What you need to do: Without including any pictures, return the records below exactly as written.

Input for this task:

%%

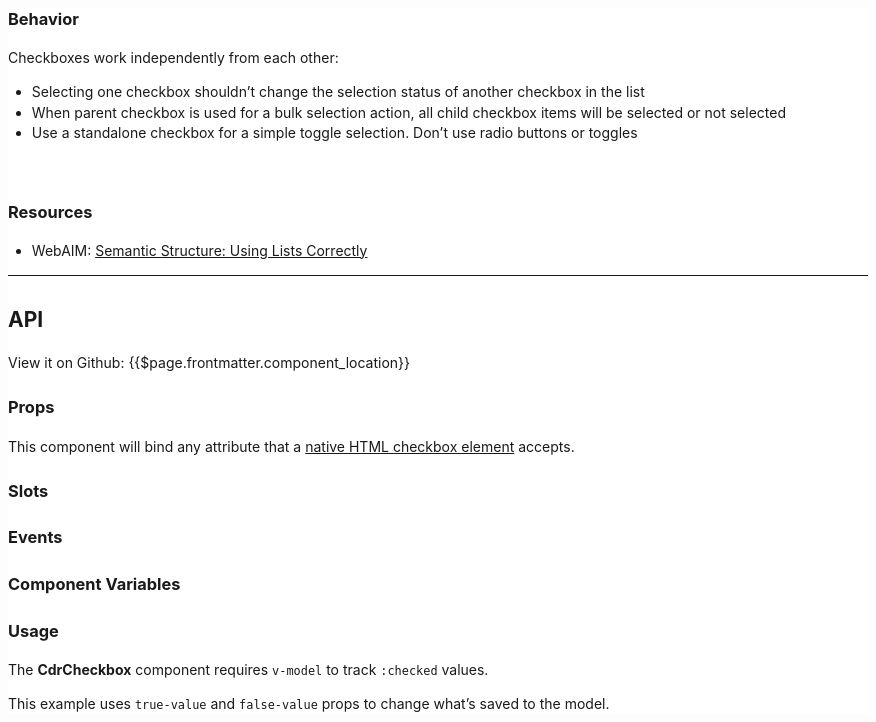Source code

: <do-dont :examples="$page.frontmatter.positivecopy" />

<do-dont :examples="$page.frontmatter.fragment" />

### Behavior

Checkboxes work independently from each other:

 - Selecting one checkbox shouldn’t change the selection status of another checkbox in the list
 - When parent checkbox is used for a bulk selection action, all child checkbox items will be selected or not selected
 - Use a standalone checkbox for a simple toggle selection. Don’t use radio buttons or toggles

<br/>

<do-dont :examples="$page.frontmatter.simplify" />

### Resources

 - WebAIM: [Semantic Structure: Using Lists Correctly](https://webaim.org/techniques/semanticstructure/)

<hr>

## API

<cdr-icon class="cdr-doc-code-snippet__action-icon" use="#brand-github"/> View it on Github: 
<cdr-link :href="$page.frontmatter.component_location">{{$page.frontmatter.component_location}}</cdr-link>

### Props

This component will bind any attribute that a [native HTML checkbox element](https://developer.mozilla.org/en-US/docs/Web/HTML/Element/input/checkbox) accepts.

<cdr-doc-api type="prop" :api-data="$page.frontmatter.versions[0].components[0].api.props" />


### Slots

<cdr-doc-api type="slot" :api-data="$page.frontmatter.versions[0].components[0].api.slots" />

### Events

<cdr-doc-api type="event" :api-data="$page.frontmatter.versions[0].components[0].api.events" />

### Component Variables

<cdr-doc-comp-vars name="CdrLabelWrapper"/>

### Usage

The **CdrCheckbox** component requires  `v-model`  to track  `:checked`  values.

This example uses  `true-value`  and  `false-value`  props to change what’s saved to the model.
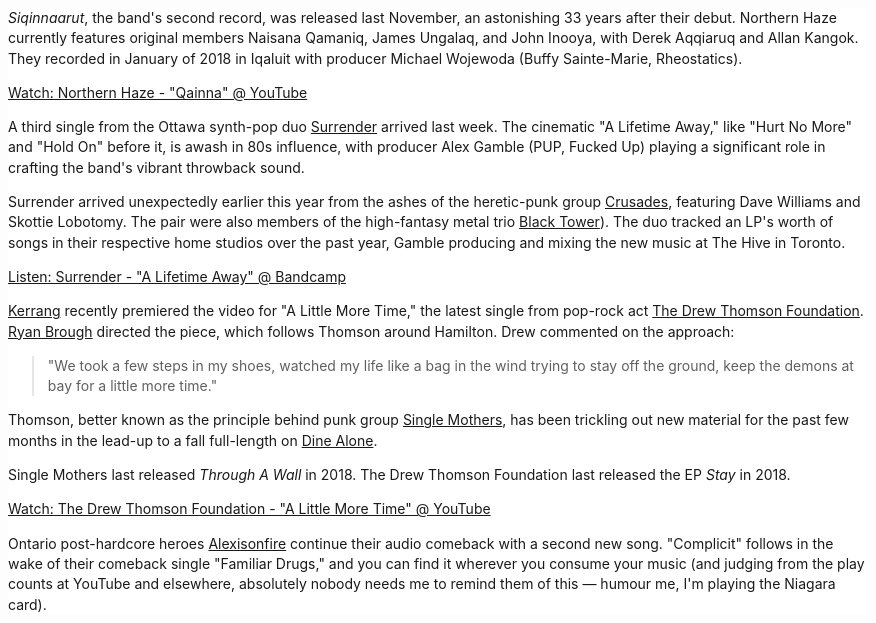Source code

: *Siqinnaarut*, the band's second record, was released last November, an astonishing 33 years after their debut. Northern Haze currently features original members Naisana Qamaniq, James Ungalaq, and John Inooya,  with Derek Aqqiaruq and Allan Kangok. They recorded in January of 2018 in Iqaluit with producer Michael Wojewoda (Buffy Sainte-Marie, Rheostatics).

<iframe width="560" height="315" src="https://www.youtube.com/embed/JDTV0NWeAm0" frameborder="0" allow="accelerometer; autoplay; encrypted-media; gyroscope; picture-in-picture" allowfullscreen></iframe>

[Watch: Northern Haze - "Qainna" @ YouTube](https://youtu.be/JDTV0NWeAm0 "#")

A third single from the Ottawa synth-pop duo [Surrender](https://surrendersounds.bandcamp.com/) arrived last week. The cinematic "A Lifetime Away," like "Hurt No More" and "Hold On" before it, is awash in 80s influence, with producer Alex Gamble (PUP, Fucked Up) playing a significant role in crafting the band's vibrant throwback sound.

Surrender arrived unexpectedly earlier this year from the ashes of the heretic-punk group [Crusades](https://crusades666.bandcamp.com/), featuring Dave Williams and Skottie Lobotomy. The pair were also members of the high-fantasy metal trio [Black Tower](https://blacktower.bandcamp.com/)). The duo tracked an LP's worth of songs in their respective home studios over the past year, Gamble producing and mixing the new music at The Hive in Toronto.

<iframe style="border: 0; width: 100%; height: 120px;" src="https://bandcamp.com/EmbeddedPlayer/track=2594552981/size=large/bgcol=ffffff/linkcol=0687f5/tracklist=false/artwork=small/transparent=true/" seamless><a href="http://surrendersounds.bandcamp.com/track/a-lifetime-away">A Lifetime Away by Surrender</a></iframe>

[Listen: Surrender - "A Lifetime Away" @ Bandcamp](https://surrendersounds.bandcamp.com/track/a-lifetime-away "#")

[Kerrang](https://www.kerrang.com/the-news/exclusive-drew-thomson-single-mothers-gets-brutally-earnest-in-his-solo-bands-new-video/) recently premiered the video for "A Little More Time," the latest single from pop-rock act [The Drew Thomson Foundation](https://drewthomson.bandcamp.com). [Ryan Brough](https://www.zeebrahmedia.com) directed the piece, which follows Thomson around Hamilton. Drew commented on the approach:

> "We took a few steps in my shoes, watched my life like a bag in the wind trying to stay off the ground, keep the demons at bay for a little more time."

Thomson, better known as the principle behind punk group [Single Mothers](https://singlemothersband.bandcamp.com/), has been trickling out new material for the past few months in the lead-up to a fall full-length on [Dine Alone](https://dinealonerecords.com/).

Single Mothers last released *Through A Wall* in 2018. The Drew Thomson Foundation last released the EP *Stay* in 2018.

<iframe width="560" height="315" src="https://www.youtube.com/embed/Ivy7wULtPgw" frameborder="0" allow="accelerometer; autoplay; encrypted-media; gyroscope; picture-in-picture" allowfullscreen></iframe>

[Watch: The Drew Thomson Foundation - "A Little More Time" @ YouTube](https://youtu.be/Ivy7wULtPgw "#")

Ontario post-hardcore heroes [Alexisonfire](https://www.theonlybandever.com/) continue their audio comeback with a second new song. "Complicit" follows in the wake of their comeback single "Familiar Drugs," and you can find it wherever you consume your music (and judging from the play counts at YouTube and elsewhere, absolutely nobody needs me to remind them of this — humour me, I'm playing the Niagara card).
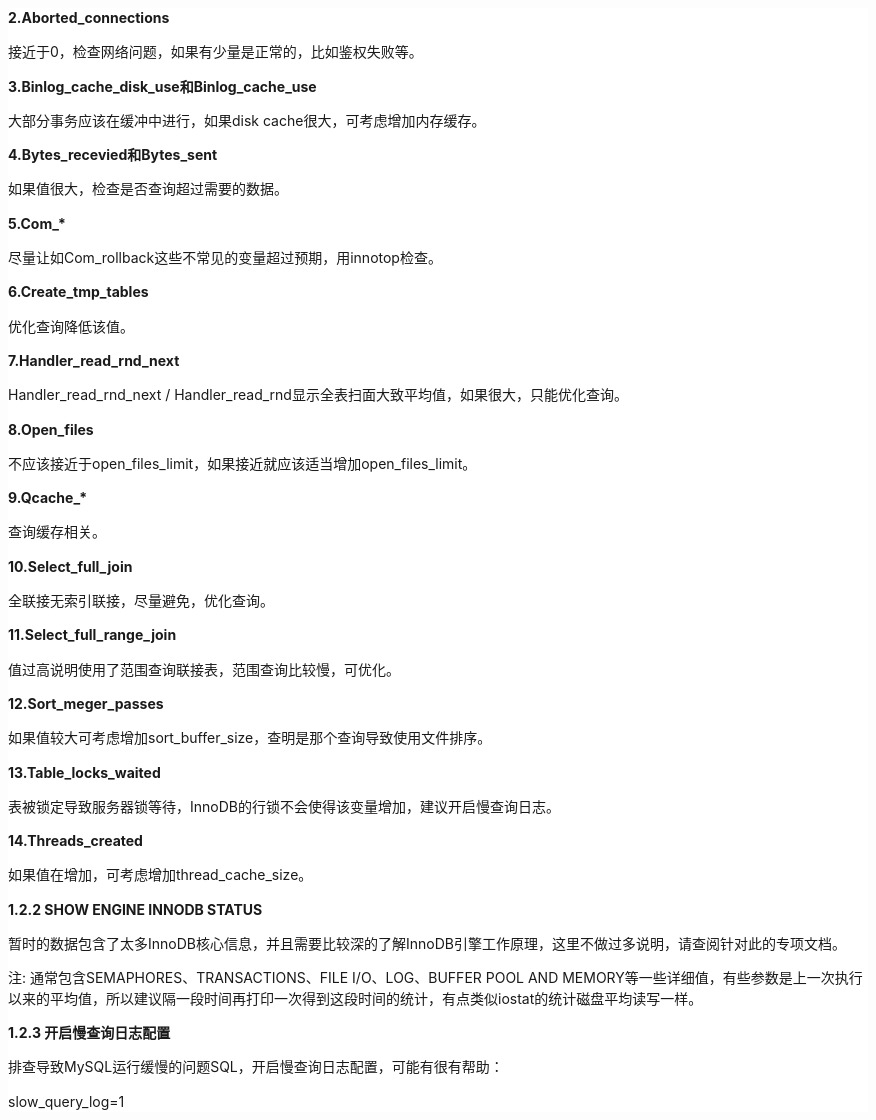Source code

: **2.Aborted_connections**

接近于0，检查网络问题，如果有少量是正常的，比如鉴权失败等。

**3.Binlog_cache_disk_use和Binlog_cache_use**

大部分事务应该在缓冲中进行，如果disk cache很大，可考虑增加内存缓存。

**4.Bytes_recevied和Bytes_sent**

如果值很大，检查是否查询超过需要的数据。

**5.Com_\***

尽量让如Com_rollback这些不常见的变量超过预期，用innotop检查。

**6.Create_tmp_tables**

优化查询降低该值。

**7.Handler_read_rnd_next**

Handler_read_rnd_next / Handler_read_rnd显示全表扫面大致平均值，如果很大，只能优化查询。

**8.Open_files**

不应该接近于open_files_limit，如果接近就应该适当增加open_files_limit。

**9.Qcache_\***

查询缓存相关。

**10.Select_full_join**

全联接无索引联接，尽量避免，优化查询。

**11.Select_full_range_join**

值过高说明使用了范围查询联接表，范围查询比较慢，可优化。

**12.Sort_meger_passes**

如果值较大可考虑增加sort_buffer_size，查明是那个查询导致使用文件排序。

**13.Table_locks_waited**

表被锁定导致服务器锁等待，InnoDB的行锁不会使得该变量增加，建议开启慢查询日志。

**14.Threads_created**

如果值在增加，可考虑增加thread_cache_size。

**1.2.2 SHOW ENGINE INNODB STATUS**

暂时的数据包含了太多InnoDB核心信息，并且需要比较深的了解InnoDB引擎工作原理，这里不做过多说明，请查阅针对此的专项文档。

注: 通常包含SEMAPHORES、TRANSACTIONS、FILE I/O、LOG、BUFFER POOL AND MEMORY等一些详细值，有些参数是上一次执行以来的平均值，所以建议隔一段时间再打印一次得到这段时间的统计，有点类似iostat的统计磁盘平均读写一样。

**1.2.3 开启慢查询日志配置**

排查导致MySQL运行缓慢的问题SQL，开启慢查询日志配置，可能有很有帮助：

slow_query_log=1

%%

Answer space:
Source code

: <do-dont :examples="$page.frontmatter.positivecopy" />

<do-dont :examples="$page.frontmatter.fragment" />

### Behavior

Checkboxes work independently from each other:

 - Selecting one checkbox shouldn’t change the selection status of another checkbox in the list
 - When parent checkbox is used for a bulk selection action, all child checkbox items will be selected or not selected
 - Use a standalone checkbox for a simple toggle selection. Don’t use radio buttons or toggles

<br/>

<do-dont :examples="$page.frontmatter.simplify" />

### Resources

 - WebAIM: [Semantic Structure: Using Lists Correctly](https://webaim.org/techniques/semanticstructure/)

<hr>

## API

<cdr-icon class="cdr-doc-code-snippet__action-icon" use="#brand-github"/> View it on Github: 
<cdr-link :href="$page.frontmatter.component_location">{{$page.frontmatter.component_location}}</cdr-link>

### Props

This component will bind any attribute that a [native HTML checkbox element](https://developer.mozilla.org/en-US/docs/Web/HTML/Element/input/checkbox) accepts.

<cdr-doc-api type="prop" :api-data="$page.frontmatter.versions[0].components[0].api.props" />


### Slots

<cdr-doc-api type="slot" :api-data="$page.frontmatter.versions[0].components[0].api.slots" />

### Events

<cdr-doc-api type="event" :api-data="$page.frontmatter.versions[0].components[0].api.events" />

### Component Variables

<cdr-doc-comp-vars name="CdrLabelWrapper"/>

### Usage

The **CdrCheckbox** component requires  `v-model`  to track  `:checked`  values.

This example uses  `true-value`  and  `false-value`  props to change what’s saved to the model.
Source code

: *Siqinnaarut*, the band's second record, was released last November, an astonishing 33 years after their debut. Northern Haze currently features original members Naisana Qamaniq, James Ungalaq, and John Inooya,  with Derek Aqqiaruq and Allan Kangok. They recorded in January of 2018 in Iqaluit with producer Michael Wojewoda (Buffy Sainte-Marie, Rheostatics).

<iframe width="560" height="315" src="https://www.youtube.com/embed/JDTV0NWeAm0" frameborder="0" allow="accelerometer; autoplay; encrypted-media; gyroscope; picture-in-picture" allowfullscreen></iframe>

[Watch: Northern Haze - "Qainna" @ YouTube](https://youtu.be/JDTV0NWeAm0 "#")

A third single from the Ottawa synth-pop duo [Surrender](https://surrendersounds.bandcamp.com/) arrived last week. The cinematic "A Lifetime Away," like "Hurt No More" and "Hold On" before it, is awash in 80s influence, with producer Alex Gamble (PUP, Fucked Up) playing a significant role in crafting the band's vibrant throwback sound.

Surrender arrived unexpectedly earlier this year from the ashes of the heretic-punk group [Crusades](https://crusades666.bandcamp.com/), featuring Dave Williams and Skottie Lobotomy. The pair were also members of the high-fantasy metal trio [Black Tower](https://blacktower.bandcamp.com/)). The duo tracked an LP's worth of songs in their respective home studios over the past year, Gamble producing and mixing the new music at The Hive in Toronto.

<iframe style="border: 0; width: 100%; height: 120px;" src="https://bandcamp.com/EmbeddedPlayer/track=2594552981/size=large/bgcol=ffffff/linkcol=0687f5/tracklist=false/artwork=small/transparent=true/" seamless><a href="http://surrendersounds.bandcamp.com/track/a-lifetime-away">A Lifetime Away by Surrender</a></iframe>

[Listen: Surrender - "A Lifetime Away" @ Bandcamp](https://surrendersounds.bandcamp.com/track/a-lifetime-away "#")

[Kerrang](https://www.kerrang.com/the-news/exclusive-drew-thomson-single-mothers-gets-brutally-earnest-in-his-solo-bands-new-video/) recently premiered the video for "A Little More Time," the latest single from pop-rock act [The Drew Thomson Foundation](https://drewthomson.bandcamp.com). [Ryan Brough](https://www.zeebrahmedia.com) directed the piece, which follows Thomson around Hamilton. Drew commented on the approach:

> "We took a few steps in my shoes, watched my life like a bag in the wind trying to stay off the ground, keep the demons at bay for a little more time."

Thomson, better known as the principle behind punk group [Single Mothers](https://singlemothersband.bandcamp.com/), has been trickling out new material for the past few months in the lead-up to a fall full-length on [Dine Alone](https://dinealonerecords.com/).

Single Mothers last released *Through A Wall* in 2018. The Drew Thomson Foundation last released the EP *Stay* in 2018.

<iframe width="560" height="315" src="https://www.youtube.com/embed/Ivy7wULtPgw" frameborder="0" allow="accelerometer; autoplay; encrypted-media; gyroscope; picture-in-picture" allowfullscreen></iframe>

[Watch: The Drew Thomson Foundation - "A Little More Time" @ YouTube](https://youtu.be/Ivy7wULtPgw "#")

Ontario post-hardcore heroes [Alexisonfire](https://www.theonlybandever.com/) continue their audio comeback with a second new song. "Complicit" follows in the wake of their comeback single "Familiar Drugs," and you can find it wherever you consume your music (and judging from the play counts at YouTube and elsewhere, absolutely nobody needs me to remind them of this — humour me, I'm playing the Niagara card).
Source code

: **2.Aborted_connections**

接近于0，检查网络问题，如果有少量是正常的，比如鉴权失败等。

**3.Binlog_cache_disk_use和Binlog_cache_use**

大部分事务应该在缓冲中进行，如果disk cache很大，可考虑增加内存缓存。

**4.Bytes_recevied和Bytes_sent**

如果值很大，检查是否查询超过需要的数据。

**5.Com_\***

尽量让如Com_rollback这些不常见的变量超过预期，用innotop检查。

**6.Create_tmp_tables**

优化查询降低该值。

**7.Handler_read_rnd_next**

Handler_read_rnd_next / Handler_read_rnd显示全表扫面大致平均值，如果很大，只能优化查询。

**8.Open_files**

不应该接近于open_files_limit，如果接近就应该适当增加open_files_limit。

**9.Qcache_\***

查询缓存相关。

**10.Select_full_join**

全联接无索引联接，尽量避免，优化查询。

**11.Select_full_range_join**

值过高说明使用了范围查询联接表，范围查询比较慢，可优化。

**12.Sort_meger_passes**

如果值较大可考虑增加sort_buffer_size，查明是那个查询导致使用文件排序。

**13.Table_locks_waited**

表被锁定导致服务器锁等待，InnoDB的行锁不会使得该变量增加，建议开启慢查询日志。

**14.Threads_created**

如果值在增加，可考虑增加thread_cache_size。

**1.2.2 SHOW ENGINE INNODB STATUS**

暂时的数据包含了太多InnoDB核心信息，并且需要比较深的了解InnoDB引擎工作原理，这里不做过多说明，请查阅针对此的专项文档。

注: 通常包含SEMAPHORES、TRANSACTIONS、FILE I/O、LOG、BUFFER POOL AND MEMORY等一些详细值，有些参数是上一次执行以来的平均值，所以建议隔一段时间再打印一次得到这段时间的统计，有点类似iostat的统计磁盘平均读写一样。

**1.2.3 开启慢查询日志配置**

排查导致MySQL运行缓慢的问题SQL，开启慢查询日志配置，可能有很有帮助：

slow_query_log=1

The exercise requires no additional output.